PASSAGE PROVIDED:
════
Pittsburgh, Houston, Tampa Bay Link on Three-Team Trade

Patrick Gorski-Imagn Images

The Pirates, Rays, and Astros came together on a three-team trade on Friday. In the move, Pittsburgh acquired Brandon Lowe, Jake Mangum, and Mason Montgomery from Tampa Bay. The Bucs sent Mike Burrows to Houston, who in turn dealt Jacob Melton and Anderson Brito to the Rays. Multi-teamers are always complicated, and I find it most helpful to break these down team by team.

Pittsburgh Pirates

Acquires: 2B Brandon Lowe, OF Jake Mangum, LHP Mason Montgomery

Loses: RHP Mike Burrows

The motivation for the Pirates here is obvious, as they entered the offseason with a dire need to convert their pitching surplus into a few bats. The Pirates scored 583 runs this past season, the fewest in baseball, and only Colorado saved their collective 82 wRC+ from bringing up the rear in that category, as well. At the same time, the team’s pitching development pipeline is humming. Paul Skenes is the best pitcher in the NL, and Mitch Keller is a solid mid-rotation starter behind him.

From there, the Pirates have plenty of rotation candidates. Burrows, Braxton Ashcraft, Carmen Mlodzinski, Thomas Harrington, and Bubba Chandler all started games this year. Another potential starter, Hunter Barco, clambered ashore from the banks of the Allegheny late this season, and Jared Jones will presumably return from Tommy John surgery in 2026 and be in the mix, too. It’s enviable depth and ripe for a resource exchange. Pittsburgh started that process earlier this winter, flipping Johan Oviedo to the Red Sox for outfielder Jhostynxon Garcia, and really kicked things into gear with this move.
════
[Data excerpts]
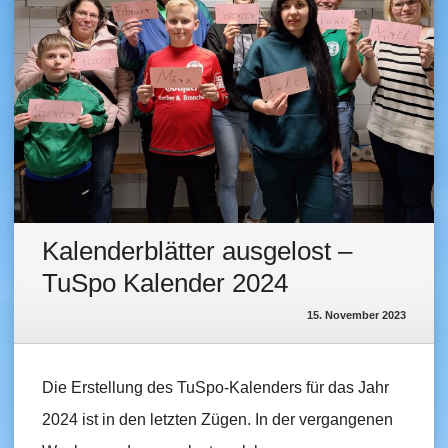
Kalenderblätter ausgelost –
TuSpo Kalender 2024
15. November 2023
Die Erstellung des TuSpo-Kalenders für das Jahr
2024 ist in den letzten Zügen. In der vergangenen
════
ACTION ITEM A:
Answer these questions using the article on the three-team trade:
(i) Which pitcher did Pittsburgh send to Houston?
(ii) How many runs did the Pirates score this past season?
(iii) Whom did Pittsburgh flip to the Red Sox earlier this winter, and for whom?
ACTION ITEM B: Summarize the article on the three-team trade in two sentences.
ACTION ITEM C: Repeat the portion of the article on the three-team trade between "Loses: RHP Mike" and "starter behind him.", inclusive.
The rows are separate material, apart from the article on the three-team trade.

TASK ANSWER A:
(i) Mike Burrows
(ii) 583
(iii) Johan Oviedo, for outfielder Jhostynxon Garcia

TASK ANSWER B: In a three-team trade on Friday, the Pirates acquired Brandon Lowe, Jake Mangum, and Mason Montgomery from the Rays and sent Mike Burrows to the Astros, who dealt Jacob Melton and Anderson Brito to Tampa Bay. Pittsburgh scored the fewest runs in baseball this past season, and it made the move to convert its deep pitching surplus into a few bats.

TASK ANSWER C:
Loses: RHP Mike Burrows

The motivation for the Pirates here is obvious, as they entered the offseason with a dire need to convert their pitching surplus into a few bats. The Pirates scored 583 runs this past season, the fewest in baseball, and only Colorado saved their collective 82 wRC+ from bringing up the rear in that category, as well. At the same time, the team’s pitching development pipeline is humming. Paul Skenes is the best pitcher in the NL, and Mitch Keller is a solid mid-rotation starter behind him.